Hanekom led the charge in pushing for the motion for Zuma to step down last November. Gordhan and Ramatlhodi spoke openly against state capture and have refused to take orders from Zuma’s family friends — the Guptas.

What is different this time is that, even after the reshuffle, senior ANC leaders including Ramaphosa, Health Minister Aaron Motsoaledi, Higher Education Minister Blade Nzimande, Sports Minister Thulas Nxesi, Human Settlements Minister Lindiwe Sisulu, Trade and Industry Minister Rob Davies and Deputy Health Minister Joe Phaahla continue to criticise Zuma openly.

In previous NEC meetings, Zuma would have more than 80% of the 106 NEC members eating out of the palm of his hand. Now all indications this time around are that the balance of power has shifted.

According to NEC insiders, only 29 of the 72 NEC members who spoke during the debate were opposed to the motion for Zuma to step down, with 25 taking a neutral stance. Of those 25 NEC members, most do not approve of Zuma’s leadership style, the insiders say. They include Ramatlhodi, Sisulu and Sankie Mthembi-Mahanyele.

It appears even Zuma is beginning to wake up and smell the stench.

An Ipsos-eNCA poll showed that Zuma’s approval rating is the lowest for any of
the country’s democratically elected presidents to date.

Only 18% of ANC voters polled by Ipsos support Zuma, according to a Business Day report.

The survey‚ conducted in conjunction with the TV news channel‚ polled 3 500 adults between April 21 and May 22. Results showed that 62% of ANC voters disapproved of Zuma, suggesting that his continued presidency was exacting a heavy toll on the party’s electability.

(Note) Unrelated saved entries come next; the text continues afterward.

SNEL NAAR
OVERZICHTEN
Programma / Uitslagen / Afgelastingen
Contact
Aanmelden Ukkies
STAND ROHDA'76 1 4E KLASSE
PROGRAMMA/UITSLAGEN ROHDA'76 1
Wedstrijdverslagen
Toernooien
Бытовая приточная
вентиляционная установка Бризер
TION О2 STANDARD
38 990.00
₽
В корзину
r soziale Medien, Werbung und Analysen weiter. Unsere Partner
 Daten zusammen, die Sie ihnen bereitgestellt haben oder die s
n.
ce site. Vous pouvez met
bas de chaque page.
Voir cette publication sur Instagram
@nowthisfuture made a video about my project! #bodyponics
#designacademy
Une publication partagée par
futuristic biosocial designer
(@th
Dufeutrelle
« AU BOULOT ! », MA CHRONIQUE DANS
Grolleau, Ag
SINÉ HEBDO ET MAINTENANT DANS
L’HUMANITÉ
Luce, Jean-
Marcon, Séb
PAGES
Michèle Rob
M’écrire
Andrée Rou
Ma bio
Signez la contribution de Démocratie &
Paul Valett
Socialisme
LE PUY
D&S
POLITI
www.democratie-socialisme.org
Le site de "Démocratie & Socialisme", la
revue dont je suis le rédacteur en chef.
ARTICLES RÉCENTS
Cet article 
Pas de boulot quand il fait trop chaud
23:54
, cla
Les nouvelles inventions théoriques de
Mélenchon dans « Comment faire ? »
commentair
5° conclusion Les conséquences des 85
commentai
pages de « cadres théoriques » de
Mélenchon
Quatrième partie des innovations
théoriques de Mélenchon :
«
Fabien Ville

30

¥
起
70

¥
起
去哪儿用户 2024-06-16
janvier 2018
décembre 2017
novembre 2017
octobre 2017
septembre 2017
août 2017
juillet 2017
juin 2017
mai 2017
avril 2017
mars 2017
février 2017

According to party insiders, Zuma begged ANC leaders to give him until December to step down. This was confirmed by Kodwa.

Although Zuma did not make it clear during the meeting whether he would do so after the ANC elective conference, some NEC members are convinced that he will not only stand down as party leader but will also seriously consider stepping down as the country’s president.

The ANC constitution makes it difficult for the NEC to recall a state president who is still the ANC president.

In 2008, it was easier for the ANC NEC to resolve to recall Thabo Mbeki as state president after he lost his position as party leader to Zuma in 2007.

“My sense is that he [Zuma] has conditioned himself that it would be unsustainable for him to continue as president after December,” said one NEC member.

It is unclear whether Zuma’s temporary reprieve will last until December. Opposition parties are adamant that some ANC MPs will support the Democratic Alliance’s motion of no confidence against Zuma if the Constitutional Court rules in favour of the United Democratic Movement’s application to have the motion take place through a secret ballot.

Alternatively, the opposition is hoping to have Zuma impeached before the end of the year if the Constitutional Court rules in favour of the application by Julius Malema’s Economic Freedom Fighters to force National Assembly speaker Baleka Mbete to establish a parliamentary inquiry into Zuma’s conduct.

This move came after the highest court in the land found Zuma had breached his oath of office by failing to implement former public protector Thuli Madonsela’s remedial action and pay back a portion of the R246‑million in public funds spent to upgrade his Nkandla homestead.